7. When the NATO/US kicked some of the Russian banks off the SWIFT system, credit cards and ATMs in Russia will shortly not work.
The Russian economy is only as big as Italy’s. They cannot stand against the whole world economically. Sporty, meet Dicey.
So what, Big Red Car?
One more thing, if I may. OK, a couple more things:
1. Domestically, Russians do not find the idea of invading Ukraine to be a popular decision. The young Russians all want to move to Kyiv.
Why not? It’s free.
There will be unrest in Russia. There will be massive riots in the streets of European capitals and the US.
The oligarchs will not be happy. Putin’s Swiss banker will not be happy.
2. Nobody in the world believes that Ukraine posed a threat to Russia. Putin made the classic error — he failed to get the people behind the threat and thus the war before going to war.
3. The Russian army is not very good. It is a conscript army with one year draftees. You can barely teach a soldier to march and shoot straight in a single year.
They do have a lot of tanks and massive firepower.
4. One free man, a patriot equals ten conscripts. When you are fighting for your home, your hearth, your family, your kids, your survival, your Internet access — you fight hard AF.
5. Putin has managed to solidify, energize, and motivate NATO to do its bloody job. Germany is threatening to spend 2% of its GDP on defense.
6. Nobody in the world likes or respects Putin. He is a thug.
Time to finish the job, Big Red Car?
Yes, dear reader, it is time to finish the job, to throw the knockout punch. It is time to end the Biden War On Energy and drive crude oil prices back to where they were when Biden took office.
This one move will force Putin to live under a bridge and be a huge spur to the American economy simultaneously. It will also cure male pattern baldness and make your hair thicker and more lustrous. It will cure that nasty toe fungus you keep ignoring.
It is time to unleash the monster that is the US oil business. It is time to spur production back to Inauguration Day levels. At 13.1 MM barrels a day, crude was $20/bbl and gasoline was $1.50/gal.
1. The Russian economy is small — the size of Italy’s economy.
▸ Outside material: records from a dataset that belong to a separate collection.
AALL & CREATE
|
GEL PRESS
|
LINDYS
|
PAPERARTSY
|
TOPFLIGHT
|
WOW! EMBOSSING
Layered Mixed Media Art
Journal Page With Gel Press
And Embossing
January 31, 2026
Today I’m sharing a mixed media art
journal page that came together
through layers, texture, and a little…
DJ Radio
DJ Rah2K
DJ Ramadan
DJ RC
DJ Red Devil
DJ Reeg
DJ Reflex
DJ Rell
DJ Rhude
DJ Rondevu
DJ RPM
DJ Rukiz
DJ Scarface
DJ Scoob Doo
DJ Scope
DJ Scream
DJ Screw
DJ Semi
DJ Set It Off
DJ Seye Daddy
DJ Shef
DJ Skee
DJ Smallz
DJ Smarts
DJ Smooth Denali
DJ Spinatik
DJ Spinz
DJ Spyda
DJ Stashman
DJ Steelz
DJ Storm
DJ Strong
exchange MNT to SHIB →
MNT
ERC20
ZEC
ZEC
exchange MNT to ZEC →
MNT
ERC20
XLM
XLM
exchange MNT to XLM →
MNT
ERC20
We can crush that little ballet dancer. Let Jabba the Hutt (the American oil business) sit on her.
2. More than half of Russian governmental revenues are derived from energy.
3. At $100/bbl for crude oil, we are funding Economic Fortress Putin and the Russian war machine. Do you want to fund Economic Fortress Putin and the Russian war machine?
At $20/bbl, Russia cannot afford to engage in war and Putin cannot feed the Russian War Machine or build cash reserves.
4. The US imports more than 600,000 barrels of Russian crude every day. Let’s stop that nonsense today. Good God, let’s do this today.
Russian imported oil = 700,000 bbl/day. Keystone XL Pipeline = 900,000 bbl/day. See how nice that works?
Bottom line it, Big Red Car
We are in the early innings, but I like the trends. Let’s neuter Economic Fortress Putin, let’s defund the Russian war machine.
We can do this. It is the world v Putin, so let’s tee it up. Who’s with me?
But, hey, what the Hell do I really know anyway? I’m just a Big Red Car.
God bless Ukraine and its fierce leader. Shoot straight. In the storm clouds that encircle your country, be the storm!